Paying workers better wages has an obvious benefit to the individual. However, there are additional benefits that often get overlooked and that have a wide-ranging, positive impact.

One of the often-overlooked benefits of union membership is the impact that it has on the economy. The additional income that unionized workers earn invariably finds its way back into the local economy — supporting local business. The taxation generated from the additional spending also goes back into the community in the form of funding for any number of projects — such as infrastructure, general maintenance or social programs. According to researchers at the Canadian Labour Congress (CLC), unionized workers earn $2.67 an hour more on average than non-unionized workers.

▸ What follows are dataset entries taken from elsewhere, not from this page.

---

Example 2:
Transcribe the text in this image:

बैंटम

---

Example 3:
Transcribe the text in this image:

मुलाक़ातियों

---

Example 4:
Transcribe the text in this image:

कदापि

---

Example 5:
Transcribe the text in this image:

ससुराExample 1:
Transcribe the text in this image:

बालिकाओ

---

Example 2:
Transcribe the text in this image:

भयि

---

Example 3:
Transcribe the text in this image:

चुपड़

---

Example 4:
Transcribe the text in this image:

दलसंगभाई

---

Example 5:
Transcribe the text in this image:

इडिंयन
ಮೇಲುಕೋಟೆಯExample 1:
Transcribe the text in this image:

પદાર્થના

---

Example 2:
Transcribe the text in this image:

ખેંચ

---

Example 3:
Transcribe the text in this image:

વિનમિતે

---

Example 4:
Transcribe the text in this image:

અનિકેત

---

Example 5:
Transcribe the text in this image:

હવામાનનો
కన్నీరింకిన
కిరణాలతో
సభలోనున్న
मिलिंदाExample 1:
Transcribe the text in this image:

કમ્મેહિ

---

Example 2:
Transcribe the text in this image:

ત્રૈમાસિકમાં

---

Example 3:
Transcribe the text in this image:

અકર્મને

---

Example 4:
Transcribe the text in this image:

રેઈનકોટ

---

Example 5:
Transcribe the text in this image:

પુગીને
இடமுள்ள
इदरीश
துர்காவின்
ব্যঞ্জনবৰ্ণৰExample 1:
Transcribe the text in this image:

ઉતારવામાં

With 135,000 unionized workers currently employed in the city — that equates to an additional $11 million going back into the local economy every week.

Livable wage

However, perhaps the most important benefit is that better compensation provides a livable wage  and prevents families from falling into poverty. In turn, this makes it less likely that unionized workers will need to rely on social services for additional income support.

“The old myth of unions existing merely as self-serving entities is not only false — but also absurd.”

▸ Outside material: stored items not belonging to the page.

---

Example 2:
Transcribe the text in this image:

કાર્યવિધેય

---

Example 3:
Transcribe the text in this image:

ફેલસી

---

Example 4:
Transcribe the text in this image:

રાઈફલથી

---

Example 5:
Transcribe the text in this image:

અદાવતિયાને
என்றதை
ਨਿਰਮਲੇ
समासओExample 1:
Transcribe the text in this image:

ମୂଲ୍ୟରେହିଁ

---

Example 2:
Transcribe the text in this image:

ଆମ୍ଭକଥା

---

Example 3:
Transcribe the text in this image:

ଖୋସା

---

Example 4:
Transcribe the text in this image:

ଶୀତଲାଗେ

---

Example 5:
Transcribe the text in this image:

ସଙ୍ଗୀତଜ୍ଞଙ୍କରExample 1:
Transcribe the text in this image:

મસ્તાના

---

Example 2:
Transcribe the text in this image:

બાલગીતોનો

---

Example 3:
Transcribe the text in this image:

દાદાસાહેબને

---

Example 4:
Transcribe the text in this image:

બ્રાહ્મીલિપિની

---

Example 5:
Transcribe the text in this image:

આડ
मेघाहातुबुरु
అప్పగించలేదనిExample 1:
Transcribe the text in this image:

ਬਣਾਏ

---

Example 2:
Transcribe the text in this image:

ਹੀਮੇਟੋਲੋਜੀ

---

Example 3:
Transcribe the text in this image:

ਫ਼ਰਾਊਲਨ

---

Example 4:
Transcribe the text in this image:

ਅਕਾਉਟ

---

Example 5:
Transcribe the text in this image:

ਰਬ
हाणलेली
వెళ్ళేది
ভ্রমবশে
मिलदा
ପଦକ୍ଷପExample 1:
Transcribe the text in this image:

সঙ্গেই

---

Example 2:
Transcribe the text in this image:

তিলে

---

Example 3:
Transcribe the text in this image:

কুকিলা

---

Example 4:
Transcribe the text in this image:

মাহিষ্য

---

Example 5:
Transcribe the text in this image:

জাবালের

A quick perusal of unions’ history shows that many benefits and concessions gained by union activism are later rolled out to the general working population. It was unions that first campaigned for the minimum wage, paternity leave, overtime, vacation pay, proper workplace safety standards, as well as protection from workplace discrimination.

While unions have many achievements of which they can be proud, there is still much to do. Today, unions campaign on a number of issues. For example, unions continue to talk with elected officials to modernize the Canada Pension Plan to ensure that it provides a livable pension to all retired Canadians — regardless of union membership. The old myth of unions existing merely as self-serving entities is not only false – but also absurd.

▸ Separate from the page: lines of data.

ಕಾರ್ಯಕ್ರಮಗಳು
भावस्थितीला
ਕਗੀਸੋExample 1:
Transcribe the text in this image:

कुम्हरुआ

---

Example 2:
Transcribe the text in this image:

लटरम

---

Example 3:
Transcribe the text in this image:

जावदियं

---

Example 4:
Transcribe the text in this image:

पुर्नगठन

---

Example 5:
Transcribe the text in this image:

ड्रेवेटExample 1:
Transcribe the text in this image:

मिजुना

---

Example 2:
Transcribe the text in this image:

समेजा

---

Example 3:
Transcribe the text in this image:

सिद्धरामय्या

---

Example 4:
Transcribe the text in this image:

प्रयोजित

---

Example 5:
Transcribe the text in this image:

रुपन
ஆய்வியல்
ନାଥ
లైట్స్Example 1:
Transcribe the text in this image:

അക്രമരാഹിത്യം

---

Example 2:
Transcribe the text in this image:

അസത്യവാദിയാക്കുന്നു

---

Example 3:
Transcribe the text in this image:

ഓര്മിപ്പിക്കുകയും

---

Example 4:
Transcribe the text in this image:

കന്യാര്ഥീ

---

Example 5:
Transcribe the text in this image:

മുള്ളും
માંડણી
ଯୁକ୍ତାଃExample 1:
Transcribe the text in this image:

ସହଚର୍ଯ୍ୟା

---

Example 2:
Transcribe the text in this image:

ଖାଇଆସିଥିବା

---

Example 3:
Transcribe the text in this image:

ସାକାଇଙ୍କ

Benefits to youth and women

Union membership is also important for women and especially younger people. CLC research shows that women in Alberta who belong to unions earn $6.89 more an hour than women who do not belong to unions. From a national perspective young people also do far better because of union membership. Unionized workers aged 15–29 earn an additional $5.35 an hour compared to those without union membership. That additional income is a huge boost for Canadian youth as they try to establish a solid foundation for their future. It helps them to source and establish credit and it helps them to save for a home and plan for a family — something that every Canadian should be able to do as a matter of course.

The labour movement is responsible for creating positive social change not just here in Calgary, or Canada — but around the world. By demanding equality and fairness, unions continue to advance the cause not just of its members, but for all.